もちろん、3列7席のシートをアレンジすることで得られるユーティリティ性も訴求点のひとつ。助手席には、レバー操作で前方へ折り畳めるタンブル機構を採用。さらに2列目は運転席側6、助手席側4の割合で分割するシートとし、シートクッションが片手で持ち上がるクッションチップアップ機構と、15mmピッチでロックできる最長345mmのスライド機構を採り入れた。3列目への乗り降りをスムーズにするウォークイン機構も備わる。
また3列目は、5:5分割でリクライニング機構付き。トヨタ初という後方床下格納機構により、シートを床下に格納することができ、格納後はフラットなスペースが出現するという。



 

■ナビ情報をもとにシフト制御「NAVI・AI-SHIFT」、2リッター車に

エンジンは「ウィッシュ」からキャリーオーバーした2種類。1.8リッター直4「1ZZ-FE型」ユニットは132ps/6000rpm、17.3kgm/4200rpm、2リッター直噴「1AZ-FSE(D-4)型」は155ps/6000rpm、19.6kgm/4000rpmと、アウトプットも変わらない。



 

トランスミッションは、1.8リッターに4段AT「Super ECT」を、2リッターに無段変速機「SuperCVT-i」を組み合わせる。
CVTには、カーナビゲーションの情報をもとに道路に適したシフト制御を行う「NAVI・AI-SHIFT」を採用。さらに、エアロパーツで身をかためたスポーティグレード「プラタナ」には、マニュアル感覚でギアチェンジできる7段「スポーツシーケンシャルシフトマチック」が備わる。



 

装備では、「ステアリング感応式クリアランスソナー」がポイント。路地などの狭い場所での運転をサポートするために、ハンドル操作と連動して進行方向の障害物を予測し、ブザー音で知らせる、トヨタいわく「世界初」の装置という。

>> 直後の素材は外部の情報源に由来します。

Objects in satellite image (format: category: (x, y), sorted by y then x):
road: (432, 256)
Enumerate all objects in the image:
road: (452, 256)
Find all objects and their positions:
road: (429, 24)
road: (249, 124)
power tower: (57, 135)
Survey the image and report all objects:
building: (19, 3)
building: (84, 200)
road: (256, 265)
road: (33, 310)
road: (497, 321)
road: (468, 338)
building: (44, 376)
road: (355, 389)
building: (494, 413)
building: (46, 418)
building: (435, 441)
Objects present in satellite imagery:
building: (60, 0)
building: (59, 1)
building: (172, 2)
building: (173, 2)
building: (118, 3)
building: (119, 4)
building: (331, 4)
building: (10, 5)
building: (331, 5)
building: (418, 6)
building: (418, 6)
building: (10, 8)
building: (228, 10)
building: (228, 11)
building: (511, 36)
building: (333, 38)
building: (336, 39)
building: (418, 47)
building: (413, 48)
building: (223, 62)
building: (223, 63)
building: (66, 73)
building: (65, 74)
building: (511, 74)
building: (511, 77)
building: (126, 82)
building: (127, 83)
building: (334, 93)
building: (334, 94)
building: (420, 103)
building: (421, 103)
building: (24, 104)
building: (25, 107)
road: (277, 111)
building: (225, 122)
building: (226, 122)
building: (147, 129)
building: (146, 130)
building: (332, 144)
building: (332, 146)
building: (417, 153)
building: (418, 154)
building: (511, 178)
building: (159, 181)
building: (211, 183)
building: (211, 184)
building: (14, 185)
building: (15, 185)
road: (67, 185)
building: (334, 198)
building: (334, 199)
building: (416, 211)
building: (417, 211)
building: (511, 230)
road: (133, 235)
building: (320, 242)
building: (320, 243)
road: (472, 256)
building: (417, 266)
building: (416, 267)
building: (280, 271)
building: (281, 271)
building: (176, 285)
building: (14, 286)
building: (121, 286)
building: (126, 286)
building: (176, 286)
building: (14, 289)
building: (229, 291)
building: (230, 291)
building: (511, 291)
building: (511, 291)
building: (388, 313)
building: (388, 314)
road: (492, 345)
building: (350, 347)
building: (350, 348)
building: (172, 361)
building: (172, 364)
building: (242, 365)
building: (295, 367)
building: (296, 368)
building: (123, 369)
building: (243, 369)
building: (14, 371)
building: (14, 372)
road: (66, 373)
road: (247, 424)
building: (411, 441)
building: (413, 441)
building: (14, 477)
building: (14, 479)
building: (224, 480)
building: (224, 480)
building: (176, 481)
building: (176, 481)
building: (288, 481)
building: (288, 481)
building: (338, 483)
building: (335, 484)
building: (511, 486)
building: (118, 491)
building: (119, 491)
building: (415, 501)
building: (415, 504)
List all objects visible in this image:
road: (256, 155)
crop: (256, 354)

駆動方式は、1.8リッターと2リッターにFF、2リッターにのみ4WDを用意する。

価格は、1.8リッターモデルが178.5万円から210.0万円まで、2リッターは189.0万円から273.0万円まで。福祉車両「ウェルキャブ」は、「サイドリフトアップシート車」と「助手席リフトアップシート車」を揃える。
月の目標販売台数は4000台という。

(webCG 有吉)


助手席側の両ドアは、トヨタいわく「センターピラー内蔵型」。大型リインホースメントおよび4ヶ所のドアロックを設定することにより、運転席側センターピラーと同等の強度と剛性を確保し、パノラマオープンドアの開放感と衝突時の生存空間の確保を両立させた、と謳われる。